# [Aufgabenstellung]
Wandeln Sie den Abschnitt vom Anfang der Datensätze bis einschließlich der Zeile mit „Image 300 x“ in eine Markdown-Tabelle mit den Spalten „Nr.“ und „Zeile“ um, wobei Leerzeilen entfallen.

# [Bereitgestelltes Material]
▽
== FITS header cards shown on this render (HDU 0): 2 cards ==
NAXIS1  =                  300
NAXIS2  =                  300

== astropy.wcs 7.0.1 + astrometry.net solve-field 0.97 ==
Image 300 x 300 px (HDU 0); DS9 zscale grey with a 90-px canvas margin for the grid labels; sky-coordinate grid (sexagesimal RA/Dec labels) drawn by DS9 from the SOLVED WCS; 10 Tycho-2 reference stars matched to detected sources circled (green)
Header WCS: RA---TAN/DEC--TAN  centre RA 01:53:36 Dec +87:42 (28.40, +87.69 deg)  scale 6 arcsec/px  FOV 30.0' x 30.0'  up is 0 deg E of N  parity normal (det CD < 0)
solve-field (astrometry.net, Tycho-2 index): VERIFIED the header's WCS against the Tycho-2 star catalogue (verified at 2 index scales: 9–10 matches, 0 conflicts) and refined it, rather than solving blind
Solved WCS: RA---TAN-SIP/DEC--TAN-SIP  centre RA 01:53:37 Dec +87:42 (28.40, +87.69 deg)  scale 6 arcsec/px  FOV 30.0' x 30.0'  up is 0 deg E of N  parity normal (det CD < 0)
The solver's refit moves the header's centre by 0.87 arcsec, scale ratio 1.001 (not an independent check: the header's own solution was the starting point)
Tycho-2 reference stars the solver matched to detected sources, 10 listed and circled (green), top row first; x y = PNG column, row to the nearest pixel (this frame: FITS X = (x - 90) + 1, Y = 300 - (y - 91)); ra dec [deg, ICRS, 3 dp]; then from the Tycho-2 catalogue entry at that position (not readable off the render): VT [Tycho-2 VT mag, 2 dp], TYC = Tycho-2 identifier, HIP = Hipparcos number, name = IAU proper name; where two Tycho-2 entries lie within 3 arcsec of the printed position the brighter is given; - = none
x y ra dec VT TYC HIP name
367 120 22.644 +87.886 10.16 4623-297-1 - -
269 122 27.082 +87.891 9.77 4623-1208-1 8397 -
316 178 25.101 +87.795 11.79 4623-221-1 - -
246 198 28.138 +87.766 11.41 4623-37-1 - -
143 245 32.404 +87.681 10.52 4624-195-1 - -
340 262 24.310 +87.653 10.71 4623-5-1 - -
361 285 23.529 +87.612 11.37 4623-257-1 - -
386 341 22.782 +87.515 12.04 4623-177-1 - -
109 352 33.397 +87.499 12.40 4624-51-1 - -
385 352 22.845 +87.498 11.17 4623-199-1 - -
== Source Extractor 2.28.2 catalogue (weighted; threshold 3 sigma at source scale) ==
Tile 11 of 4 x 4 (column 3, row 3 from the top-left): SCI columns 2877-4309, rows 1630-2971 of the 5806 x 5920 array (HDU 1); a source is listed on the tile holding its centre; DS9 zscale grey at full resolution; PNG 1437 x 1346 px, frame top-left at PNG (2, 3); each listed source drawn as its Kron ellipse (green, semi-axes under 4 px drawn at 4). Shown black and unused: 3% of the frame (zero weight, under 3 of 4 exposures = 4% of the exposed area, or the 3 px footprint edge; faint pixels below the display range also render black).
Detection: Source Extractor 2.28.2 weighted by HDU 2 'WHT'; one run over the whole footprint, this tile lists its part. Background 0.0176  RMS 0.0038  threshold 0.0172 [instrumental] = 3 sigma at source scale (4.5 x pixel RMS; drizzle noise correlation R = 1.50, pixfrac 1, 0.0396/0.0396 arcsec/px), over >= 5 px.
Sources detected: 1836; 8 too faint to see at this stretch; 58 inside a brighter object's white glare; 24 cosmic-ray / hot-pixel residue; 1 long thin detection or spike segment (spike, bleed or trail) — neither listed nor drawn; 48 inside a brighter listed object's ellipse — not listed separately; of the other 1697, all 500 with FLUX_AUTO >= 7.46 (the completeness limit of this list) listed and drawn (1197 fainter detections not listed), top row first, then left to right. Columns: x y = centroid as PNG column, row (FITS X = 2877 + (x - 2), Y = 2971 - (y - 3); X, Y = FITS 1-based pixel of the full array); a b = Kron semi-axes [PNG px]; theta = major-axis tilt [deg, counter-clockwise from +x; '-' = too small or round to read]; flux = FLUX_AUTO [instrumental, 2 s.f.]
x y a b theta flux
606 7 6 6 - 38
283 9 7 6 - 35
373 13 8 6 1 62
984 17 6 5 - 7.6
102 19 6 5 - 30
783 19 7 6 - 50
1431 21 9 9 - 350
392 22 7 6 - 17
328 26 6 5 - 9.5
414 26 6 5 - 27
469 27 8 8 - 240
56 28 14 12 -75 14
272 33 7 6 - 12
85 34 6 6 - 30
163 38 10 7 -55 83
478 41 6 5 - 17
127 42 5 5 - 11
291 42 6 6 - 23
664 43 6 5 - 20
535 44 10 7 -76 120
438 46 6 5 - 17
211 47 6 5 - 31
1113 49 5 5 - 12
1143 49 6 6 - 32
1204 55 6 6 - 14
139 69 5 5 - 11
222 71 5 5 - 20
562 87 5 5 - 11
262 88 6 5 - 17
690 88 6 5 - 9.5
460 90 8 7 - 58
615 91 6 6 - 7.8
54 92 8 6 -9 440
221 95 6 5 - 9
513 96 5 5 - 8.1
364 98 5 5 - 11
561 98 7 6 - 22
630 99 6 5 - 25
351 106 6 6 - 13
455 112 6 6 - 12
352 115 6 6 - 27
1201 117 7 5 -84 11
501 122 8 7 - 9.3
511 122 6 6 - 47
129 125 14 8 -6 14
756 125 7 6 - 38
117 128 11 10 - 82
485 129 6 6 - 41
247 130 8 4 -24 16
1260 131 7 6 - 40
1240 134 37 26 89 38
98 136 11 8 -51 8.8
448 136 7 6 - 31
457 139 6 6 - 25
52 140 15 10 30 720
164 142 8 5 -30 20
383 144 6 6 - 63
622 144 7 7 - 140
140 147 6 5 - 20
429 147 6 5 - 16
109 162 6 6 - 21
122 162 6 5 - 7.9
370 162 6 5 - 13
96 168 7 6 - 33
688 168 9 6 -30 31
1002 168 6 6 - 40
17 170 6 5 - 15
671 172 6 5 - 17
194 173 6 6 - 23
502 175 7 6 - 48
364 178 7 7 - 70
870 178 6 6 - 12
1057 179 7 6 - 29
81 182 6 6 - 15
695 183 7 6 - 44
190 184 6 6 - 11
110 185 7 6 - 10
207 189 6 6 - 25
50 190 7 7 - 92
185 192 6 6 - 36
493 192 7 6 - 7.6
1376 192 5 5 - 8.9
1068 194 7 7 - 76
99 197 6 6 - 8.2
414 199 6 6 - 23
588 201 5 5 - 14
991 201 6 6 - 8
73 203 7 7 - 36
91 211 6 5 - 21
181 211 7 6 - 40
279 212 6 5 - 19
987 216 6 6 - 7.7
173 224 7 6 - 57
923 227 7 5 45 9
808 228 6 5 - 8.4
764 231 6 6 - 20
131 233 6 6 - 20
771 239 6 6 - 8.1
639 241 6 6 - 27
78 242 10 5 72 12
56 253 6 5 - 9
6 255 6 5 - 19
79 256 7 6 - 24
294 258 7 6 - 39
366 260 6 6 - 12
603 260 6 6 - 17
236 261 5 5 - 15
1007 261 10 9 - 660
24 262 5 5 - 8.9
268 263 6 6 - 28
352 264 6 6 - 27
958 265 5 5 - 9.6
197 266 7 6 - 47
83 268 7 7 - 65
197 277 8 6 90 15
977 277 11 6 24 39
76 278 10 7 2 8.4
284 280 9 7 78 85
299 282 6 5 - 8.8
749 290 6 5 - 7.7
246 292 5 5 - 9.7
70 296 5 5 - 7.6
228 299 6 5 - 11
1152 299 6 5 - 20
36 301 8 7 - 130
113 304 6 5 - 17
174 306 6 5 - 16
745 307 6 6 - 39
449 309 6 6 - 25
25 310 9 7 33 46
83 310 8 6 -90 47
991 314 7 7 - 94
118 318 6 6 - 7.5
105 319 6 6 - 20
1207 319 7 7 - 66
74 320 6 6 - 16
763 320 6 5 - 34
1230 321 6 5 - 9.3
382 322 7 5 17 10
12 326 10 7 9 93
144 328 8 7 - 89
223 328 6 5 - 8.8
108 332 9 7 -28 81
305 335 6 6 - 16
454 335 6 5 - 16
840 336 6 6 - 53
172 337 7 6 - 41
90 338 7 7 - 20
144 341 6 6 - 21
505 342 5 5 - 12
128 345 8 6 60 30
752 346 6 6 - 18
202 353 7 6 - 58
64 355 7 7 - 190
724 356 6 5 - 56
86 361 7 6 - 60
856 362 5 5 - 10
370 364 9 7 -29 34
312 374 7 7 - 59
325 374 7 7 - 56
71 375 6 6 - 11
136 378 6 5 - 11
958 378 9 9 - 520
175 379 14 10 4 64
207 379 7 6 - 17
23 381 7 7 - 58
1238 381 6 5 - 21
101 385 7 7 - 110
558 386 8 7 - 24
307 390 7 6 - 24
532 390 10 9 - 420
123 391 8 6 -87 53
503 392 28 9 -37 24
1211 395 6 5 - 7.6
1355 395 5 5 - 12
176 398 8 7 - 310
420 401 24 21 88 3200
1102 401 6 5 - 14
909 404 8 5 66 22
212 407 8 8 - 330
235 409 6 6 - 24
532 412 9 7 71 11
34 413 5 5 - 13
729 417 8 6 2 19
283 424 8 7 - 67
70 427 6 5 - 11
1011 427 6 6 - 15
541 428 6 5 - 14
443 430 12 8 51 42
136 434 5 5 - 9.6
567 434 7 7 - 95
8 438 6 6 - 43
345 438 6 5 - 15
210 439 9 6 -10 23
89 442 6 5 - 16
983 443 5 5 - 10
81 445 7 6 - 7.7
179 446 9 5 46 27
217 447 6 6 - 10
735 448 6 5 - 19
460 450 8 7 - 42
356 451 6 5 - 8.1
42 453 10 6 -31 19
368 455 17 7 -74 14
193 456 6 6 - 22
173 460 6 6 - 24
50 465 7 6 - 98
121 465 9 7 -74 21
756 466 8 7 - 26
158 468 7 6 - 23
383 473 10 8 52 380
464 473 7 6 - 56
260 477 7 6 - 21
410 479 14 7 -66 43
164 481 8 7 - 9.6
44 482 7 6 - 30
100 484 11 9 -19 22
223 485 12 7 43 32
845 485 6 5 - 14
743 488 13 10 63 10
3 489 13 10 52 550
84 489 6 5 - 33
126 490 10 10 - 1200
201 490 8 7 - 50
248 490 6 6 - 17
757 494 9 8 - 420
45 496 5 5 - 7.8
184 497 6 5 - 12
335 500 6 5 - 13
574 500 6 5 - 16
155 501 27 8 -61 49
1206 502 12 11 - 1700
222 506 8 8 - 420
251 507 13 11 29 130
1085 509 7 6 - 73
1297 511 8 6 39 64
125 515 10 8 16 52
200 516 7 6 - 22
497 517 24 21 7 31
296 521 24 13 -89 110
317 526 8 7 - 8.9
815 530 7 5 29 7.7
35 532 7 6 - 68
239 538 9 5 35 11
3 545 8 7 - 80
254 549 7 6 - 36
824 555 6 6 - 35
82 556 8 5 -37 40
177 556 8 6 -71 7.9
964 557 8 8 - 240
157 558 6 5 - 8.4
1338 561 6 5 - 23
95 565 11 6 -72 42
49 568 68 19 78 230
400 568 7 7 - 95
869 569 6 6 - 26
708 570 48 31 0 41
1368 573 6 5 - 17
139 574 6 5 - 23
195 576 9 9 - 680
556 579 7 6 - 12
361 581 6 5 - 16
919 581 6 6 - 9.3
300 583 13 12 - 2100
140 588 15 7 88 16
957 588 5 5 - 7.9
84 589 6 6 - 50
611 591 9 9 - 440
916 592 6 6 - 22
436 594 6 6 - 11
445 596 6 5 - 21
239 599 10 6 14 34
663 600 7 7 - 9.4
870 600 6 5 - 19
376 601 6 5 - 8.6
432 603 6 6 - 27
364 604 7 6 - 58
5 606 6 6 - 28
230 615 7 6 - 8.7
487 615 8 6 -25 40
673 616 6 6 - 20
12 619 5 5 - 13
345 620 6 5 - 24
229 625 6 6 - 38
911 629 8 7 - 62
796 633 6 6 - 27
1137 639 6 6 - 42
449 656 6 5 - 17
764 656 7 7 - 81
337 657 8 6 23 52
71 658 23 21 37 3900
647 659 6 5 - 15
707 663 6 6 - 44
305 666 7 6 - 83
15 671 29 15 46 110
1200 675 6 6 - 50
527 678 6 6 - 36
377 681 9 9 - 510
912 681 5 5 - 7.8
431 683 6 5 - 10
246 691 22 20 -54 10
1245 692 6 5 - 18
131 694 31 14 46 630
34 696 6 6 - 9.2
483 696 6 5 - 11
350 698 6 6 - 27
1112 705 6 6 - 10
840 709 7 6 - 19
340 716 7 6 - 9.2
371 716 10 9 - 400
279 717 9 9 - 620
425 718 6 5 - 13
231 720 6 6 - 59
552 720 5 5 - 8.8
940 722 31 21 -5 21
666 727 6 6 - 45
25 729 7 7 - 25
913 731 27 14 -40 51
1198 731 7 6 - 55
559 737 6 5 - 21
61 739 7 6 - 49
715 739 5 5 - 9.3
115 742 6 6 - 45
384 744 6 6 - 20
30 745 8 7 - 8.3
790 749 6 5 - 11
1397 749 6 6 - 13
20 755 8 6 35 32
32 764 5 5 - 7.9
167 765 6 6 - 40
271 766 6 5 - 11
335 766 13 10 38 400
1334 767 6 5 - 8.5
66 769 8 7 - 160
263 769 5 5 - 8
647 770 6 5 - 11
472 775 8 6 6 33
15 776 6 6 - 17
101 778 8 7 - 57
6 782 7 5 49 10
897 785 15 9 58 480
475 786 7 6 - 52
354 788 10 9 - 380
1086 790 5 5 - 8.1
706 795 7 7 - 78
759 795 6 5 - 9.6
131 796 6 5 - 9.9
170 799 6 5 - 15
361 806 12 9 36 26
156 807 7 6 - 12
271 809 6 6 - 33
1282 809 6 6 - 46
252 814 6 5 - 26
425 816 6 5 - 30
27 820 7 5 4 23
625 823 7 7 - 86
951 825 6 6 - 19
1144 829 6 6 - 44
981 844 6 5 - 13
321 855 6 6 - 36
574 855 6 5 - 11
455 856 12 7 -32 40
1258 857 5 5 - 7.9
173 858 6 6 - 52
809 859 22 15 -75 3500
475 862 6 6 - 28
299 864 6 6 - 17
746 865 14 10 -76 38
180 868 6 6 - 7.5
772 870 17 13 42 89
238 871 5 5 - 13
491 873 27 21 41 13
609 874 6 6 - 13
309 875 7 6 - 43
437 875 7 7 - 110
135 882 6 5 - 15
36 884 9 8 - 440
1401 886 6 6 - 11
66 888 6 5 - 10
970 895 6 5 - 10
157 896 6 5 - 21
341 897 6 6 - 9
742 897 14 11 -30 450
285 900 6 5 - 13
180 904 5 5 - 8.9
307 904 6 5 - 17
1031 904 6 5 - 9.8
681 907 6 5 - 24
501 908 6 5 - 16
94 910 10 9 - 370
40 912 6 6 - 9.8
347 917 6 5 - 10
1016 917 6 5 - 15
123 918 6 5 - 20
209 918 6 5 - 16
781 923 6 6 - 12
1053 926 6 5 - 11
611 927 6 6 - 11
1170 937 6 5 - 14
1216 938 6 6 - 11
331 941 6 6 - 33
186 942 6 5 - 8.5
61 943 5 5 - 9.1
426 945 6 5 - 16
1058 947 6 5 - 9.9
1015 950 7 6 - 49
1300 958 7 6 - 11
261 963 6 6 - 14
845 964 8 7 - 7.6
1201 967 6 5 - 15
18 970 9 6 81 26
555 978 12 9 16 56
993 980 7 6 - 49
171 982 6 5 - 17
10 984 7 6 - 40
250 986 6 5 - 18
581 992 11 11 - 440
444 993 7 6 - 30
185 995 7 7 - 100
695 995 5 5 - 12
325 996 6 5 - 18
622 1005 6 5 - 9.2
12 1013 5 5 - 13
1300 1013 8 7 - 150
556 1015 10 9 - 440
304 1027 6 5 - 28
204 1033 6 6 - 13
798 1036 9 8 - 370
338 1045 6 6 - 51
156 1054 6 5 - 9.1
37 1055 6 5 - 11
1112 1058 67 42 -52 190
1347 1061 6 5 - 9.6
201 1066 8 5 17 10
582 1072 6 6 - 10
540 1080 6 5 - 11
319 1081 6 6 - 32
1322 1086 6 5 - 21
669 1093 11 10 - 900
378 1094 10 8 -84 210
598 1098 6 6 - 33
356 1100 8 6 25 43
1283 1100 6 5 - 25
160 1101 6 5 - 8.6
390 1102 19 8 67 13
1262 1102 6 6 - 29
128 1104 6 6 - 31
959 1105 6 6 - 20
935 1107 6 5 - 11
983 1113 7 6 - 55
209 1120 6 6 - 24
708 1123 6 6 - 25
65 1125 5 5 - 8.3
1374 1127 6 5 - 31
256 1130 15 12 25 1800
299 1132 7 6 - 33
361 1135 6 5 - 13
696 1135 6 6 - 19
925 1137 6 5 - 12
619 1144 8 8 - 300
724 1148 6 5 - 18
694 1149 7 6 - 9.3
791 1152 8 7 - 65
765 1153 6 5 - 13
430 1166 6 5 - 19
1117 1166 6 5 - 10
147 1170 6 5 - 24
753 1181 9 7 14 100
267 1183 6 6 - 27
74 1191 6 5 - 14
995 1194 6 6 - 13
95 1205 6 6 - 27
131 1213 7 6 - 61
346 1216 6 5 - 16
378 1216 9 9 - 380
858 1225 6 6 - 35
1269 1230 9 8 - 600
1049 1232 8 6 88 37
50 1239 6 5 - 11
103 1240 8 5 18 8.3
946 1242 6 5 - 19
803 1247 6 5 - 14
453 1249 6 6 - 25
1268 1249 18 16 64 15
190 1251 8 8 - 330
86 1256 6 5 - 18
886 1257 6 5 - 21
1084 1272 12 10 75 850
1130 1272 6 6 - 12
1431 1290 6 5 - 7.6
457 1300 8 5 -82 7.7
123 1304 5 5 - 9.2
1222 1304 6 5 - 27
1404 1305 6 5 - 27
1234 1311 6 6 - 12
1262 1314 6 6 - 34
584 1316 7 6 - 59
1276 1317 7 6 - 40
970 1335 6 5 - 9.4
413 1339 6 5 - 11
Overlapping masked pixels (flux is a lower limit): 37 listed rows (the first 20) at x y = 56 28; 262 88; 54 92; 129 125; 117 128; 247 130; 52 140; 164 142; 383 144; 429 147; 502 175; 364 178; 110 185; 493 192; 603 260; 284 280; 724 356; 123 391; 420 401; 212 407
△
# [Lösung]
| Nr. | Zeile |
|---|---|
| 1 | == FITS header cards shown on this render (HDU 0): 2 cards == |
| 2 | NAXIS1  =                  300 |
| 3 | NAXIS2  =                  300 |
| 4 | == astropy.wcs 7.0.1 + astrometry.net solve-field 0.97 == |
| 5 | Image 300 x 300 px (HDU 0); DS9 zscale grey with a 90-px canvas margin for the grid labels; sky-coordinate grid (sexagesimal RA/Dec labels) drawn by DS9 from the SOLVED WCS; 10 Tycho-2 reference stars matched to detected sources circled (green) |